Parallel ports send large amounts of data at one time in a parallel way. They have a D-shaped 25-pin connector. These cables contain multiple wires for data transfer and all the wires need to transfer at the same speed to prevent errors. Due to this, the wires that connect to parallel ports are much smaller. Parallel ports are more commonly used for hard drives, printers, and CD drives. Unlike serial ports, parallel ports are usually female with a male connector.
How to Test Serial Ports
The easiest way to test serial ports is with serial port testing software. This software is downloaded and will run tests on the input and outputs of your port. These tests will produce a report consisting of code. This code acts as a report of the data transmitted through your serial port.
Once the port testing software has run multiple tests, it will compare its code reports to check consistency in the coding. This consistency check will include the information provided and the speed at which that information was transmitted.
You can also check a serial port is working by checking the driver is installed in the control panel settings of your computer. Testing with multiple connectors is also a great way to ensure your serial port is operating consistently.
Serial Communication
Serial communication refers to the process of transferring data one bit at a time, sequentially over a single communication channel. It is commonly used in various devices and systems to transmit information between two or more entities. Serial communication can be further classified into synchronous and asynchronous communication, depending on how the data is synchronized between the sender and receiver.
Synchronous Communication
In synchronous communication, data transmission is synchronised using a clock signal shared by both the sender and receiver. The clock signal ensures that the sender and receiver operate at the same time, allowing them to correctly interpret the transmitted data. The data is divided into frames, and each frame consists of a fixed number of bits. Both sender and receiver must use the same frame structure. This includes the number of bits per frame, the order of bits, and the synchronisation scheme.

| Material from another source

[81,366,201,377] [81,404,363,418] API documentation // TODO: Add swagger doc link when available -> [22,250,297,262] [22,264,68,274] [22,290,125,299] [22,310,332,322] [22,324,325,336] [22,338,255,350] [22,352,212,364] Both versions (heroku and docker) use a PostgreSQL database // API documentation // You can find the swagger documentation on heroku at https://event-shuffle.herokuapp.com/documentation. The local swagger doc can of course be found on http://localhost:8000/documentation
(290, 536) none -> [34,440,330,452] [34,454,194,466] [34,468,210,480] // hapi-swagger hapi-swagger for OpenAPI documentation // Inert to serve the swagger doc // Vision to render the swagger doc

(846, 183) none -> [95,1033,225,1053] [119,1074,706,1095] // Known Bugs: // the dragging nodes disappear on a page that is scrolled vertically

Synchronous communication offers advantages such as higher data transfer rates, efficient bandwidth utilisation, and reliable data transmission. However, it requires precise synchronisation between sender and receiver, and timing errors can corrupt data.
Asynchronous Communication
In asynchronous communication, data transmission does not rely on a shared clock signal. Instead, each data frame is accompanied by start and stop bits, which frame the data bits and provide synchronisation. The sender and receiver do not need to be synchronised beforehand. The start bit indicates the beginning of a frame, while the stop bit indicates the end. The number of data bits per frame, as well as the parity bit for error checking, can be configured.
Asynchronous communication is commonly used for slower data transfer rates and short-distance communication. It is more tolerant of timing variations and does not require strict synchronisation. However, due to the additional start and stop bits, it has lower bandwidth utilisation than synchronous communication.